Rassurez-vous, l’époque où les kinés tapaient énergiquement dans le dos des tout-petits pour dégager leurs bronches est bel et bien révolue. Les techniques actuelles ont gagné en douceur.
Pour traiter une bronchiolite, pas ou peu de médicaments : la prescription de mucolytiques pour fluidifier les sécrétions, d’antibiotiques pour lutter contre une éventuelle surinfection ou encore d’anti-inflammatoires ne se fait qu’au cas par cas. Les séances chez le kinésithérapeute sont par contre incontournables. Elles suivent toujours le même schéma. Dans un premier temps, le spécialiste exerce une pression sur la cage thoracique du bébé quand ce dernier est en phase expiratoire pour faire remonter les sécrétions dans sa trachée. Puis il déclenche un réflexe de toux et aide le petit malade à les cracher dans un mouchoir. Ces gestes, il va les répéter plusieurs fois de suite, jusqu’à ce que les derniers crachats soient bien clairs, signe que les bronches sont désencombrées. C’est très efficace mais cette technique dite « d’augmentation du flux respiratoire » continue à susciter craintes et interrogations chez les jeunes parents.
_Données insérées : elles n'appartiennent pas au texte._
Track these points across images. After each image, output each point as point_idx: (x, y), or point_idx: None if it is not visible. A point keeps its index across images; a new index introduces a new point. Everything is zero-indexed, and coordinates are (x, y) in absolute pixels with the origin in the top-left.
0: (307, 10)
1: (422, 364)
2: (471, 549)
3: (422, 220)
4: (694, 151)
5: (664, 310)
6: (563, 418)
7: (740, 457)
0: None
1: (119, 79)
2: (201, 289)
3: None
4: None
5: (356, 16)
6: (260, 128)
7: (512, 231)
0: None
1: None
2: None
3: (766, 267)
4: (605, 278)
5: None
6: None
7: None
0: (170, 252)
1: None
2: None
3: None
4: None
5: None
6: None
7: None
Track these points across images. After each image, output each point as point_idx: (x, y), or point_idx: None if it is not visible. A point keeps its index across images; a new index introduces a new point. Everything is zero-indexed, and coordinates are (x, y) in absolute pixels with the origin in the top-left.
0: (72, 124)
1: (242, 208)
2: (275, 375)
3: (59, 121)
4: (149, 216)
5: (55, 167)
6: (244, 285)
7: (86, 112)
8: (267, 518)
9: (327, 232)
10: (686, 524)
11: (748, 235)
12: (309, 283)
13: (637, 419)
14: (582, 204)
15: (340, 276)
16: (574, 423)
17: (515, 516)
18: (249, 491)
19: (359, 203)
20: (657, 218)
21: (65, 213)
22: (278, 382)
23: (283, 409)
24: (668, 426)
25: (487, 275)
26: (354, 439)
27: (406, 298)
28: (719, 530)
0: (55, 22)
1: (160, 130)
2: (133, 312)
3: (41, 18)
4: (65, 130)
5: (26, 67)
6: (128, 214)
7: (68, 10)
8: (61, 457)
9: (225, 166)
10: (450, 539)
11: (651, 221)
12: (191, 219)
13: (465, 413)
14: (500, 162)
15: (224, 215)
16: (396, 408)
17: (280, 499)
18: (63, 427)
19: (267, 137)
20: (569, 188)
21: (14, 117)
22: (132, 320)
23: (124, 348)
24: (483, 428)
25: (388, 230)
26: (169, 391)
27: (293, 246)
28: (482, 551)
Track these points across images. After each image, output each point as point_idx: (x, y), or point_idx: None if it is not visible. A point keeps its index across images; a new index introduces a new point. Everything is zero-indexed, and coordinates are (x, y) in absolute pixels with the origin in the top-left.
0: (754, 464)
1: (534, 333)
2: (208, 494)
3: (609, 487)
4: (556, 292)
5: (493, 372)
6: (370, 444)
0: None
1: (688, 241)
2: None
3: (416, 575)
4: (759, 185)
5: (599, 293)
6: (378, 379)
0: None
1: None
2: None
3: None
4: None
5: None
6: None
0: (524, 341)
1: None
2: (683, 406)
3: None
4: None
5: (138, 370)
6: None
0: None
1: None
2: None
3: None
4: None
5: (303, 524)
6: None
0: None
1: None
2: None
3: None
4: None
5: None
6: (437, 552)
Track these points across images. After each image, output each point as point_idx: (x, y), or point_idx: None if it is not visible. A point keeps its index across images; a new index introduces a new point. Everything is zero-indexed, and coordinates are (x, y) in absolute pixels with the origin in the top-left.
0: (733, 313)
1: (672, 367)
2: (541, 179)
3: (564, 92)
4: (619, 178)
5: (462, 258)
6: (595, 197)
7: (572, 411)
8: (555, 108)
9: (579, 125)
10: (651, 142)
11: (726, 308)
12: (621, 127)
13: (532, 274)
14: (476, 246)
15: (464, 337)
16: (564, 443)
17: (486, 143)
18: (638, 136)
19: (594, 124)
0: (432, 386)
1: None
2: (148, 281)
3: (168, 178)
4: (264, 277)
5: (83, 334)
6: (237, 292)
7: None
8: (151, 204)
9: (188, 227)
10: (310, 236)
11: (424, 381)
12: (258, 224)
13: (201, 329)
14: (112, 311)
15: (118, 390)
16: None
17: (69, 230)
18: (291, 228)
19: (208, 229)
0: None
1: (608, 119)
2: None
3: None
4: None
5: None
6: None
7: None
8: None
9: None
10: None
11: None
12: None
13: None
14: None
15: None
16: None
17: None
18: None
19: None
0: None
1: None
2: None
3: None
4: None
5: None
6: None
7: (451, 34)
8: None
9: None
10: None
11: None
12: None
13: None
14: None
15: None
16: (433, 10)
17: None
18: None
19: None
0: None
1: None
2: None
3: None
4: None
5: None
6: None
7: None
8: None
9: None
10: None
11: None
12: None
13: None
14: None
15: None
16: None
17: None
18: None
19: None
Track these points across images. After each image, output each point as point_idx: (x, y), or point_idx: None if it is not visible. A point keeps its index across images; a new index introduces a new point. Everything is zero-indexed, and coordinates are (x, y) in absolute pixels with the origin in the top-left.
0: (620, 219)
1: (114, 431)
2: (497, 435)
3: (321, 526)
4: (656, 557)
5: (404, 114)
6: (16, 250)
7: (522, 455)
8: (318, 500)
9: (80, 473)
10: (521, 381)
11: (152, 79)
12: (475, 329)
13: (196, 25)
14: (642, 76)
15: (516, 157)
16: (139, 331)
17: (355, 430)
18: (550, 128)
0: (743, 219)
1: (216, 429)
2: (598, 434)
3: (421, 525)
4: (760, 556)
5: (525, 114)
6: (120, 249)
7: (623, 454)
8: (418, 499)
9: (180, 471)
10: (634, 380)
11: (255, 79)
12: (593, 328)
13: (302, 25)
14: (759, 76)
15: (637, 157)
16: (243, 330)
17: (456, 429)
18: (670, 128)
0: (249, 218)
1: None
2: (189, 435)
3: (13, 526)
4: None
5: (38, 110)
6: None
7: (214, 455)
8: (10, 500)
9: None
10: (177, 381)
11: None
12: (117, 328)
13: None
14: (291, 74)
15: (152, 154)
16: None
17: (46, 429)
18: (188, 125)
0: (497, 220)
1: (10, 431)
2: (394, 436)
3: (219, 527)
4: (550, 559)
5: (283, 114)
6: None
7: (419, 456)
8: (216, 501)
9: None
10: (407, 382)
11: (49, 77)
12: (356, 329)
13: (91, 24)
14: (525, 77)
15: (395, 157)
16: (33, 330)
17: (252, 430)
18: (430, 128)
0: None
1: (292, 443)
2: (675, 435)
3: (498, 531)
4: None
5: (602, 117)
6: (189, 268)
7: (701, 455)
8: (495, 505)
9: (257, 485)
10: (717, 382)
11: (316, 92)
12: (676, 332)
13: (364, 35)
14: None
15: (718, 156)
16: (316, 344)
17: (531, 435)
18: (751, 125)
Pourquoi en faire tous les jours ?
Au plus fort de la maladie, si on veut l’enrayer rapidement, l’enfant doit pouvoir bénéficier d’une séance quotidienne. D’ailleurs, les kinésithérapeutes assurent des gardes le week-end et les jours fériés (www.reseau-bronchio.org). En fin de traitement – il faut compter entre trois et une dizaine de séances suivant l’importance de l’encombrement –, elles pourront être un peu plus espacées. Réussir à caler un rendez-vous d’une vingtaine de minutes chaque jour dans un emploi du temps déjà serré relève parfois d’un véritable tour de force. Surtout si on veut faire coïncider la séance avec les heures de repas de bébé, ceux-ci devant avoir lieu à au moins deux heures de distance sous peine de renvois. Mais ne vous inquiétez pas, les kinésithérapeutes sont habitués à composer avec de tels impératifs.
Est-ce douloureux ?
Vous êtes impressionnée par les gestes du kinésithérapeute et les pleurs de votre enfant ? C’est naturel, surtout la première fois ! Mais, contrairement à ce que pourraient laisser penser ses cris, il n’a absolument pas mal. Ses côtes sont encore extrêmement souples, il ne ressent donc pas la pression que nous-mêmes pourrions ressentir dans la même situation. Et les mouvements du kiné sont très doux, très naturels, ils accompagnent sa respiration. Mais voilà, bébé n’est pas habitué à de telles manipulations. Pour le rassurer, expliquez-lui ce qui va se passer. C’est important, même s’il n’a que quelques mois. Ensuite, faites comme bon vous semble. Certains parents préfèrent rester dans la salle d’attente, d’autres tenir la main de leur enfant ou lui caresser les cheveux en lui murmurant quelques mots. À la fin de la séance, vous récupérerez votre petit bout épuisé par tant d’efforts mais visiblement soulagé de pouvoir respirer à nouveau normalement.